The design of the model system is therefore optimised for predictions of variables in the boundary layer in very high resolution, but still without any attempt to introduce non-hydrostatic effects. The correlation between predictable wind power and strong non-hydrostatic effects must be expected to be low. The non-hydrostatic effects that could be of interest for wind power are mainly extreme downdrafts in connection with thunder. Such down-drafts can cause turbines to switch off. The detailed air flow near steep orography might also not benefit from a non-hydrostatic approximation level, because the vertical velocity is a slave of the lower boundary condition and horizontal wind speed. The small changes due to a non-hydrostatic approximation level occur therefore in the unpredictable part of the weather spectra, and should therefore rather be diagnosed in an ensemble system. Another small complication is that the non-hydrostatic balance implies less radial extremes in average. This is then in agreement with the suggested strategy in the unpredictable cases, where it is recommended to smoothen out the prediction to minimise the error with ensembles. Therefore, a hydrostatic system is considered sufficient for the task of predicting wind energy even in very high resolution (e.g. 1.5km).

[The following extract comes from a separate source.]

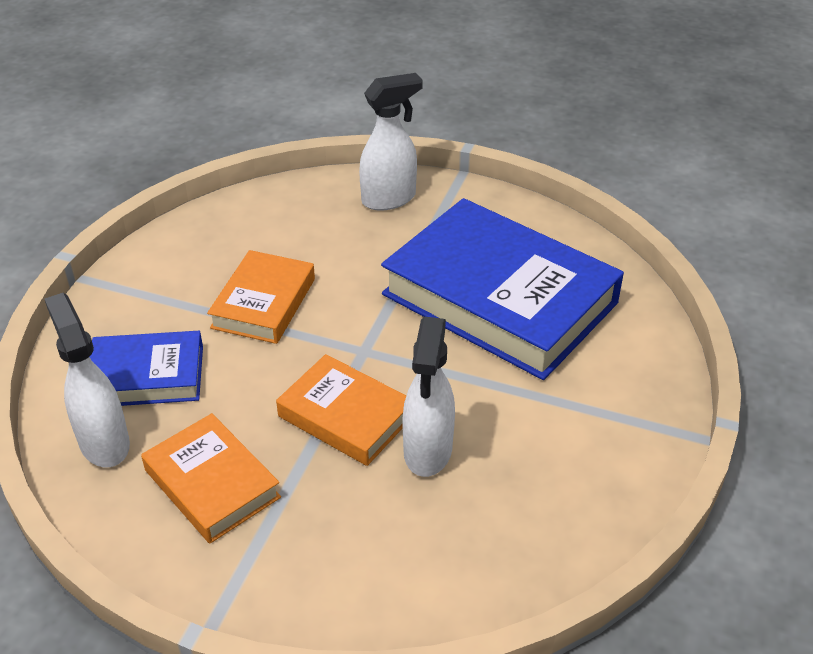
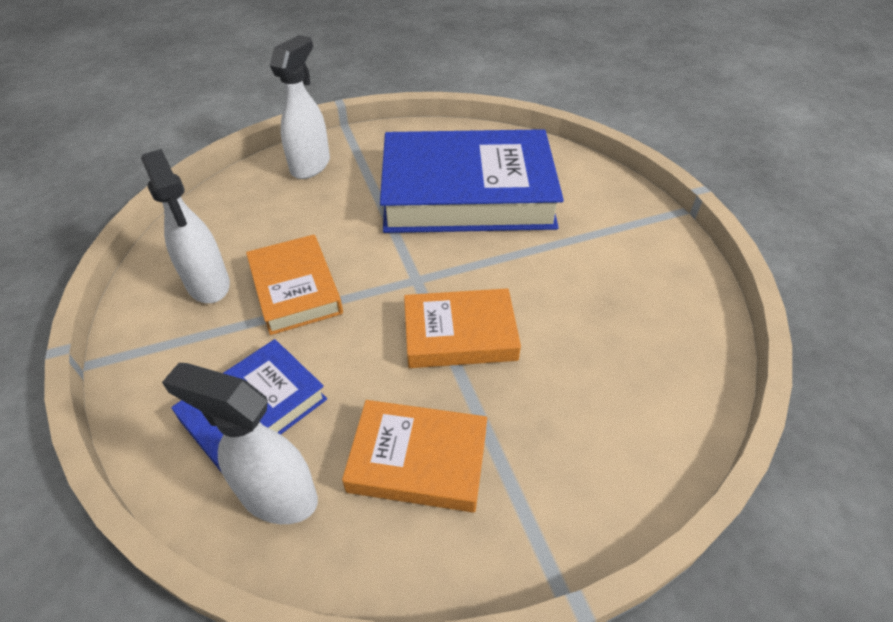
camera: 40 degrees left, 5 degrees up
white spray bottle [402,317,455,477] -> white spray bottle moved to [141,149,230,303]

Only Linux on Pentium 4 or any other successors in the IA-32 processor family is supported. Parallelisation is only supported with MPI. The advantage of the dynamic scheme is that no global halo zone is required. There are only three processes that couple the system of equations. The advection of the prognostic equations requires one halo point and fetches it when required. The second process is the gravity wave equation. Only 3 prognostic multilevel variables need to be swapped to the neighbour-processors with one halo point and one single level field (ps) is swapped with two halo points. The last atmospheric process, which couples horizontally is the spectral boundary relaxation. The irregular physical grid requires also global communication before and after every physical time step. It uses not necessarily global communication, but from a programming point of view it is global. The construction of the message passing scheme makes it easier to handle all other model processes, because the basic model grid has no overlap with other grids. These are benefits that come with the use of the Arakawa A grid and explicit gravity wave handling. The system will also use many Fortran90-features and therefore requires a full F90 compiler.